Integrate top-down with the other kind of proteomics!


Top-down proteomics is something I think the whole scientific community finds really exciting. Its that goal off in the distance of what proteomics will one day become that we're solidly and steadily progressing to. All of our current techniques are, well, compromises. By necessity we have to make our experiments way more complex and throw away lots of information --by digesting stuff.

It might be easy sometimes to dismiss the Kelleher group a little as futurists. Yes, they're absolutely pushing the technology futher...but we'll be able to solve biological problems with their awesome tools and techniques in a decade or two after a few big mass spec advances.  Come on, don't tell me you haven't sat back and thought that (or said it).

This recent paper from Ioanna Ntai et al., shows that there is stuff that we can gain from integrating top down proteomics into our work, right now.  Does current technology limit our ability to really do comprehensive top down proteomics? Sure, but this shows that even around our current limitations there is so much to be gained from top-down that it can still add some clarity to biological problems right now!

What'd they do? They took data from some xenografts (human tumors grown in mice) and studied those tumors with RNASeq, bottom up proteomics and fractionated intact proteins for top-down. There aren't many details on the sequencing in the paper, but the bottom-up definitely wasn't the emphasis here as it was performed on an old instrument (having personally visited all these authors labs I know they have nice stuff, but I guess it was all busy) ;)  they do get points from this noisy blogger by employing PEAKS Studio so they could easily look for mutations and PTMs. (Which I LOVE when you've got secondary confirmation methods like they have here!)

The top-down was done on an Orbitrap Elite using two different methods depending on the protein size....which makes a lot of sense....and makes me feel like I should read more papers from this group. Ugh. Okay.

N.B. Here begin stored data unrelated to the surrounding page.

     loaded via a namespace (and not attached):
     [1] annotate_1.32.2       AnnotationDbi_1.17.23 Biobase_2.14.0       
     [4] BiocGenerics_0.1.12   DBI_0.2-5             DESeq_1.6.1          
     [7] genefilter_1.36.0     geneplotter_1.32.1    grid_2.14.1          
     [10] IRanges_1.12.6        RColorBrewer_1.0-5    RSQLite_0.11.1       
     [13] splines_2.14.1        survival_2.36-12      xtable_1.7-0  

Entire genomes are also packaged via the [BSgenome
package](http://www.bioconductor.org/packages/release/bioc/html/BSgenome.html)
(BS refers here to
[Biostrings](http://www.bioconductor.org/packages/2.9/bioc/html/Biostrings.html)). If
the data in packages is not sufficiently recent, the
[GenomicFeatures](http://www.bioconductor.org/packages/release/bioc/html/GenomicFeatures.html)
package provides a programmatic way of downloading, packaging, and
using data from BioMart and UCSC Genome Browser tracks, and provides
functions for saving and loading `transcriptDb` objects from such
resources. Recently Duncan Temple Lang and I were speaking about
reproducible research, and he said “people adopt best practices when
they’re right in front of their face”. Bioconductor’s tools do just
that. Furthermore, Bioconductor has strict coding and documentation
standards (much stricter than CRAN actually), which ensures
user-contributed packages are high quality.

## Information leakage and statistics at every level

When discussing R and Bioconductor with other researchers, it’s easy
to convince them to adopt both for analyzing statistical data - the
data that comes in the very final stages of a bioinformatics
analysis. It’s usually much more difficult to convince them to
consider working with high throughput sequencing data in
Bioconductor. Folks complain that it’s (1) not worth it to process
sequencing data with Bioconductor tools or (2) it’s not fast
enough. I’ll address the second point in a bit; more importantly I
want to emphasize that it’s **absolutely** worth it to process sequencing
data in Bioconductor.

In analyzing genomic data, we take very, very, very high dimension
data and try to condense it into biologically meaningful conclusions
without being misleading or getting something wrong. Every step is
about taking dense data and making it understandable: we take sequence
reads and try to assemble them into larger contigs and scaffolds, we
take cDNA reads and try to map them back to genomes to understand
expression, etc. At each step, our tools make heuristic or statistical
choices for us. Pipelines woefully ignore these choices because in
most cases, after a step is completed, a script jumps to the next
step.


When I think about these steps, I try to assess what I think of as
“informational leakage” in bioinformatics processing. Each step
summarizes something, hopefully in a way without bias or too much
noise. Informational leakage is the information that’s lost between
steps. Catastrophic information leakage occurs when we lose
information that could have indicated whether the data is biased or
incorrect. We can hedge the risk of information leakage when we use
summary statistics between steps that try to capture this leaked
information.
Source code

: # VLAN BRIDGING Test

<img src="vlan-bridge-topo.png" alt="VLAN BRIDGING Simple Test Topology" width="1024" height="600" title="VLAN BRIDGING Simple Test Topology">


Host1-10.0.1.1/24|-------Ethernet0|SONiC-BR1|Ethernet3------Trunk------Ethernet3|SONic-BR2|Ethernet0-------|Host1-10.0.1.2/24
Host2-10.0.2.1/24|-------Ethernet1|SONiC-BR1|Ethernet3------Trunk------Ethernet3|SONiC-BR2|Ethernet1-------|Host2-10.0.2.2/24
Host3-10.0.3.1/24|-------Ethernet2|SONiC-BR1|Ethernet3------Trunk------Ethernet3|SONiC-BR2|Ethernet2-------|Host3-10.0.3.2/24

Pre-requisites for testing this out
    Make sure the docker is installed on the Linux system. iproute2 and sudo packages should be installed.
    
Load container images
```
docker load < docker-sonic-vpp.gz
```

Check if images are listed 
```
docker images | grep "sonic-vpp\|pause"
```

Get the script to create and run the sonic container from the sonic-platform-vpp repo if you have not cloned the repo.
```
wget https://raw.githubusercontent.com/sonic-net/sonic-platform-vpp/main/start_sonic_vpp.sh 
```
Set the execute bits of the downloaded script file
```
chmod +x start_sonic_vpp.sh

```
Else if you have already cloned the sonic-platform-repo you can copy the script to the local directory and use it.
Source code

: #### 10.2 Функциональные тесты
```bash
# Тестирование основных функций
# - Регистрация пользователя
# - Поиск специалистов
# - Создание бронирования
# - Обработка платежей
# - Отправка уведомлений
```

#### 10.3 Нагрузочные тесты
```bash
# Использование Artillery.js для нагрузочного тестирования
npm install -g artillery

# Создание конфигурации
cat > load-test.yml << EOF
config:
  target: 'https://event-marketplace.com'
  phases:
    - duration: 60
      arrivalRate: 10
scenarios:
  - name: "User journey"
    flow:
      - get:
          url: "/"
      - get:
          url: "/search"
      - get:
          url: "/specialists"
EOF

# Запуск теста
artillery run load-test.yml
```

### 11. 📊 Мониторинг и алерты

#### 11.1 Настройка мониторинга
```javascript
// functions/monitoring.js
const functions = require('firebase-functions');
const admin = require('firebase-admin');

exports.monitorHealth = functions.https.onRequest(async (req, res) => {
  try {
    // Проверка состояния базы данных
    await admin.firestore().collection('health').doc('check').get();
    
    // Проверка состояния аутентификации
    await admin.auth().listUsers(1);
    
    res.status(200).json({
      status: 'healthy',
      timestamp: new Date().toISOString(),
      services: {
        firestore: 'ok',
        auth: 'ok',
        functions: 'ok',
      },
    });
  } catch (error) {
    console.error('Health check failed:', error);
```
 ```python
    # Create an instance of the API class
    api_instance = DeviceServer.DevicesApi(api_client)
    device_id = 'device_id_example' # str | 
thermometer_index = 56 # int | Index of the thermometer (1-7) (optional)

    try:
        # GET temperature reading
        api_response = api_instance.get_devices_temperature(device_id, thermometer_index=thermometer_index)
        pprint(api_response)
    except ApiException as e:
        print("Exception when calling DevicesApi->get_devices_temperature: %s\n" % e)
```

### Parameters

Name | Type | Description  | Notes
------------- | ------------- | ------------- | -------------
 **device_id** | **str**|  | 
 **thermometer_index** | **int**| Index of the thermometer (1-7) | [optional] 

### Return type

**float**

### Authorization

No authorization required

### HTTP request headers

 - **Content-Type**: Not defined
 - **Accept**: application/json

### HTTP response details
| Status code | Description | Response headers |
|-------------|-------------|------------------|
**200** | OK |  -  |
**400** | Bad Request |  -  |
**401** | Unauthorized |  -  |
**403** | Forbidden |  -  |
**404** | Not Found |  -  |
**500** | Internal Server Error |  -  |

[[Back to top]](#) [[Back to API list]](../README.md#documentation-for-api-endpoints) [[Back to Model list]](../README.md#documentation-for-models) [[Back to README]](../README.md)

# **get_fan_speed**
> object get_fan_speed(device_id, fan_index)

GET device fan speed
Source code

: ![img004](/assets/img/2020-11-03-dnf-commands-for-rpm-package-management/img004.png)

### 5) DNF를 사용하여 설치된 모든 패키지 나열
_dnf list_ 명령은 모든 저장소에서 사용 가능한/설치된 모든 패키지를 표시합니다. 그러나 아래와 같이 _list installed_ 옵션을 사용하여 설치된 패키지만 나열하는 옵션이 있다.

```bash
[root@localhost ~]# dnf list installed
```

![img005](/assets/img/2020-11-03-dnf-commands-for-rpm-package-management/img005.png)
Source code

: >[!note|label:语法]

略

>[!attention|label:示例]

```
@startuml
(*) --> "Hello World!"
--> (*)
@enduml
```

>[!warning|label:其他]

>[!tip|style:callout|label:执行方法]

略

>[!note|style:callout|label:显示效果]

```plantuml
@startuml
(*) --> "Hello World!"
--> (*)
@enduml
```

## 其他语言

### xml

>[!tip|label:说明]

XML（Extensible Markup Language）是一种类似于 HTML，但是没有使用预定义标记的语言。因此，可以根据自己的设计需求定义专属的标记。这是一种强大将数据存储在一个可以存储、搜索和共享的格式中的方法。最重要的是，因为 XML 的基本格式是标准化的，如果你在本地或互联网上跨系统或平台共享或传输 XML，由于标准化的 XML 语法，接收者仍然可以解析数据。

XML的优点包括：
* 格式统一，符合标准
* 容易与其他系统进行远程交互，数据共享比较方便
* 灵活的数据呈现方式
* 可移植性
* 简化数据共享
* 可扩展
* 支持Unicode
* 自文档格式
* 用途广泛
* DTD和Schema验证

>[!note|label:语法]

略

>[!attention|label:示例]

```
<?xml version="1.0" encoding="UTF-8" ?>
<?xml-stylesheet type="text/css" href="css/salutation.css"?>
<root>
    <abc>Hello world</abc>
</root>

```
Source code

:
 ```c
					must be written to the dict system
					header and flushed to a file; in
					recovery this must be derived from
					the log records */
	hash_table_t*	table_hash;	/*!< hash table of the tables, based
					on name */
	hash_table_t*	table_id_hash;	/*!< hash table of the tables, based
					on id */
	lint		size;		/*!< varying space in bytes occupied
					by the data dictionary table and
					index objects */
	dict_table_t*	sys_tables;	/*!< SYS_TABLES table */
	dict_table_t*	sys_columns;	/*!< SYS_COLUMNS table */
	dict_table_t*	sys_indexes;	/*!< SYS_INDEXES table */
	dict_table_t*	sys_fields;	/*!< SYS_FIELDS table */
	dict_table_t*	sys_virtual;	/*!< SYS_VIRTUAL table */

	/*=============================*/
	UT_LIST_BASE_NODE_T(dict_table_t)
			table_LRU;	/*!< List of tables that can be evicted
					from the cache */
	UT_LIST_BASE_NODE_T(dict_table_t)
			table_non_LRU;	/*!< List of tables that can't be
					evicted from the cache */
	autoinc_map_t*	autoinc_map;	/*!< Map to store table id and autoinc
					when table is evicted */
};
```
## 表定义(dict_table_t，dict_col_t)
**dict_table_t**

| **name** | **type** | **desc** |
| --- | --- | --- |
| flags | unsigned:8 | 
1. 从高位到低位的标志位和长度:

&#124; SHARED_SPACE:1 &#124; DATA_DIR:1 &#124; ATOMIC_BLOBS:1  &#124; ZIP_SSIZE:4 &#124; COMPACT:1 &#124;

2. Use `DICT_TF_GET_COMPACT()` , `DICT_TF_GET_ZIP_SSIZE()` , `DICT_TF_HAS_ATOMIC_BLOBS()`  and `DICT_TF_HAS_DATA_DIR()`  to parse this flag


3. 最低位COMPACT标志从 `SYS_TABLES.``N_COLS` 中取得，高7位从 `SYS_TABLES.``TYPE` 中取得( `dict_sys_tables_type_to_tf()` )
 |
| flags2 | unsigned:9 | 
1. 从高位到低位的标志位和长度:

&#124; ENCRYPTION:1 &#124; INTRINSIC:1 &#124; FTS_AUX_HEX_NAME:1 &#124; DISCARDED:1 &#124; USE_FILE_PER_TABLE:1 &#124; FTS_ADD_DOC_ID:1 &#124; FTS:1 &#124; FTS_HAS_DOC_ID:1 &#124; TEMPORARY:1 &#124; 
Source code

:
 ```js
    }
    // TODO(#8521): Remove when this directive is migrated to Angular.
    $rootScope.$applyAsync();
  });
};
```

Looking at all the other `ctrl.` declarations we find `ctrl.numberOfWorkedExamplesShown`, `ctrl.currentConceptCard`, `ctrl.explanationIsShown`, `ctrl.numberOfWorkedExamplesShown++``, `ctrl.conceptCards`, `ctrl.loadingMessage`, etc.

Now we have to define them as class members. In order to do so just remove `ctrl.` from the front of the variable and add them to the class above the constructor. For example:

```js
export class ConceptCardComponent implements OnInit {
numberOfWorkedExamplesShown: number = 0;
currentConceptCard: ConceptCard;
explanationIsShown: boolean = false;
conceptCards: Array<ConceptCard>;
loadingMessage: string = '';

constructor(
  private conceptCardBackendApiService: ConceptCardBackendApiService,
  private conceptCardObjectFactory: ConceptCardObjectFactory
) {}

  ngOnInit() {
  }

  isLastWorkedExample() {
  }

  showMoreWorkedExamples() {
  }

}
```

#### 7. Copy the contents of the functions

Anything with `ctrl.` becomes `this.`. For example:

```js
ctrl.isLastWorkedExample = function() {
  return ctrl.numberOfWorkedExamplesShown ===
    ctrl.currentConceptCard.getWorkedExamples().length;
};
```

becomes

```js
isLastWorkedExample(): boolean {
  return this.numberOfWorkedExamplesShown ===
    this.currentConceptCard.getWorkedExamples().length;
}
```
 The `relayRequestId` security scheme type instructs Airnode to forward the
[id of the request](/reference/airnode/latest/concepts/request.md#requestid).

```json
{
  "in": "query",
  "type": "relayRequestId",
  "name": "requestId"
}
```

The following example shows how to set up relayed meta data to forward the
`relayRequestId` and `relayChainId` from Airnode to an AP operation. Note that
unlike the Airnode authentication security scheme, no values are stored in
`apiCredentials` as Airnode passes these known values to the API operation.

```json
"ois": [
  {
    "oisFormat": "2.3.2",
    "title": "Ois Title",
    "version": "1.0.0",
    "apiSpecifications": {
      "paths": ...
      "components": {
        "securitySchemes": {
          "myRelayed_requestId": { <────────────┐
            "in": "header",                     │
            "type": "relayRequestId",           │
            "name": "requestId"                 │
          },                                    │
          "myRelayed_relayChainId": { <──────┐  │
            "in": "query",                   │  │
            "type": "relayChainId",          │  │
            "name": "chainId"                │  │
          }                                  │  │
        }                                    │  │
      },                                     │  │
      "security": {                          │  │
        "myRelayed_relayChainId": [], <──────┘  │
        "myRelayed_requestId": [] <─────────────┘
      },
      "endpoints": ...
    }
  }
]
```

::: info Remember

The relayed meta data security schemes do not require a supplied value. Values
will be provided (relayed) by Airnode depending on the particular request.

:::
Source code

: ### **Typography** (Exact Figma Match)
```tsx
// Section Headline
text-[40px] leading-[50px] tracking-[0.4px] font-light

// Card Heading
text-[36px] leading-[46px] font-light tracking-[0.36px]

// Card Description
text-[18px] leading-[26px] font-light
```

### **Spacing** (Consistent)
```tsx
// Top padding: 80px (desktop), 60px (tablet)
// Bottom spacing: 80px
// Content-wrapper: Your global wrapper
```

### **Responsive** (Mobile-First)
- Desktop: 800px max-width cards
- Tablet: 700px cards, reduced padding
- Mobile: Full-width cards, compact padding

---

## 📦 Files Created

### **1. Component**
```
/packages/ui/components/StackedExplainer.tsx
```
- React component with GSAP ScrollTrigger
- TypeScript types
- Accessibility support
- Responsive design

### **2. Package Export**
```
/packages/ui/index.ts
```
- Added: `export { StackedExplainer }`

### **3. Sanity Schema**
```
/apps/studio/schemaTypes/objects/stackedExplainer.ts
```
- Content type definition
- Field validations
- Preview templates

I might be behind the curve, but I just learned about this thing.  If you have a Google account you can set up Google Scholar alerts. So every time you go into Google Scholar a little bell will be in the side of the screen that will show you that someone published something on your interest list. You can customize Chrome to show that alert in different ways. So from now on I'll get a little red alert in my browser when the Kelleher lab publishes a new paper. That's pretty cool, right?!?

BACK ON TOPIC:

Just kidding. Something neat in the methods is something called "The Advanced Protein Assay" from a company based in Colorado. Hunted it down and it looks pretty cool.  Load concentration on mass specs is something I think we've all kind of...guessed..??...on? Pierce knocked out a cool thing recently that might be similar to this that can quantify digested peptides and I've heard nothing but positive things about it. 

BACK ON TOPIC (fo' real):

What did we get out of this integrated approach? Bottom-up gave 4k proteins or so. Top-down produced about 1,000 proteoforms, mostly 30kDa and down -- and this is interesting, because these littler proteins were, in general, missed by the bottom-up approach! and, overall, the data was very complementary!!! They also seem to use the top-down data to resolve some things that don't correlate between the RNASeq and the bottom-up data, but I didn't really read that part closely. Its a dense paper and I've got to go to work!

TL/DR: Current instrumentation and techniques can boost your proteomics workflows RIGHT NOW. Maybe stop thinking of top-down as "I can't get all one Billion proteoforms today so its no good". Maybe think of it as, holy cow, I might be able to add 1,000 small protein IDs to understanding this biological problem and maybe that what I need to get to the bottom of this project.